ALBANY, N.Y. (NEWS10) – As New York awaits final approval on the Marijuana Regulation and Taxation Act, some are wondering what would still be a crime when it comes to marijuana and what happens to those who were convicted for marijuana-related crimes in the past?

Legalizing recreational adult-use marijuana sounds straightforward, but the new MRTA law wouldn’t mean marijuana is legal under every circumstance. 

“You don’t want to be standing out on the street seemingly thinking it was okay to stand around and smoke marijuana because it won’t be,” Assembly Majority Leader Crystal Peoples-Stokes said.

Assembly Member Peoples-Stokes has spent the past 8 years working to pass a marijuana bill with a social equity aspect. However, she said it’s important to know there are still many boundaries to what is permitted. 

Like alcohol, you must 21 years of age to possess, display, purchase, transport, or obtain marijuana. If the bill is finalized, there would be no penalty for three ounces of cannabis or up to 24 grams of concentrated cannabis.
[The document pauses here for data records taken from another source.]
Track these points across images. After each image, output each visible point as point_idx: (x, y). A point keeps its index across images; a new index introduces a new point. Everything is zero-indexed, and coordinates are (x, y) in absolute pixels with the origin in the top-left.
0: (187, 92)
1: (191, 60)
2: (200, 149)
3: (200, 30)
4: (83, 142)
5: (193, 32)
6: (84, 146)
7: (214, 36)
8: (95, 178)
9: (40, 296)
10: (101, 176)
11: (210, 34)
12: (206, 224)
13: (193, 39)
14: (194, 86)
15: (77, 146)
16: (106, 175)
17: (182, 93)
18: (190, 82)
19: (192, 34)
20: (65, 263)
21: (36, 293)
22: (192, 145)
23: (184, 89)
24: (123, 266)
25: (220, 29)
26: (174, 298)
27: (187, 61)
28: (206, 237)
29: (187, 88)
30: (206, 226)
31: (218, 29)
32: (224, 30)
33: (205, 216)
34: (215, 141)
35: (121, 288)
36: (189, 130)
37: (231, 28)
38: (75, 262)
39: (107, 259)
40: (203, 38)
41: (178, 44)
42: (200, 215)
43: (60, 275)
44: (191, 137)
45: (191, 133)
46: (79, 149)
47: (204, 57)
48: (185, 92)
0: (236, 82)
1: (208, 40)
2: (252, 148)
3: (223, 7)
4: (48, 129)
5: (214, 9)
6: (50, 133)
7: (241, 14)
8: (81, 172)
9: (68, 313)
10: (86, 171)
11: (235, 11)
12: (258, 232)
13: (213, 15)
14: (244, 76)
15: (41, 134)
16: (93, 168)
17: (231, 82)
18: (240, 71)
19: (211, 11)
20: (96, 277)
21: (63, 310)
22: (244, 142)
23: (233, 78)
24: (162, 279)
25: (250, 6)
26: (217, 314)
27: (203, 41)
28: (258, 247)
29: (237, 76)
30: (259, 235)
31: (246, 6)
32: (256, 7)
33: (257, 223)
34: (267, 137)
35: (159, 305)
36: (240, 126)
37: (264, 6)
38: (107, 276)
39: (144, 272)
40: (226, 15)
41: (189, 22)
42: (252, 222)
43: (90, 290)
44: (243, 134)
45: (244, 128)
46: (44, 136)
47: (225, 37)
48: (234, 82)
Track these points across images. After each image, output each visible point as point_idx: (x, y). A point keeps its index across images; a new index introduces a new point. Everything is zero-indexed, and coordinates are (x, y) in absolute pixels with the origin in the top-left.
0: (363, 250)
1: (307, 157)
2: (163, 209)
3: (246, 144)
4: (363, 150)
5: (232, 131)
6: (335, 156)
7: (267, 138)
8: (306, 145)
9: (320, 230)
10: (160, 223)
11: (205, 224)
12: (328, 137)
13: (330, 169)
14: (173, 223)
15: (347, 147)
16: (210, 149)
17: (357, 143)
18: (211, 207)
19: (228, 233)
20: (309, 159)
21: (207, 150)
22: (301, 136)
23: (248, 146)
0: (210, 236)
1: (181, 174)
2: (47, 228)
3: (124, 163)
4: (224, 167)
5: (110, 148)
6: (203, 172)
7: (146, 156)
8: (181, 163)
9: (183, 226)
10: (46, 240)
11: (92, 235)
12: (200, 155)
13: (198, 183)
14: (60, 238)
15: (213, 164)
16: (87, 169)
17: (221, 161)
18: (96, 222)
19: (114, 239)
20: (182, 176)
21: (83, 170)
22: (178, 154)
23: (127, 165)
Additionally, New Yorkers will also be allowed to grow cannabis at home: Up to six plants for personal use, as long as only three of those plants are mature one time and there are no more than 12 plants per household. 

But what abut New Yorkers who were charges with these crimes in the past? 

“The original decrim was only for one ounce and this new bill takes it up to three ounces,” Peoples-Stokes said.  

New York decriminalized marijuana in 2019, making possession of 2 ounces or less of marijuana a violation instead of a crime and making the expungement application process available for certain convictions.

“So expungement being a possibility before didn’t mean it was going to be a reality,” Luke Grandis, State-wide Organizer for Vocal NY, said. “People are able to apply for their wrongful convictions to be uplifted, and those applications will sit there for 4 to 5 plus years.”

However, Grandis said the MRTA could be the law to change all that.

Grandis said those with previous marijuana convictions have been barred from the job market, and this new level of expungement through the MRTA would give them access to not only the economy but “their lives” as well.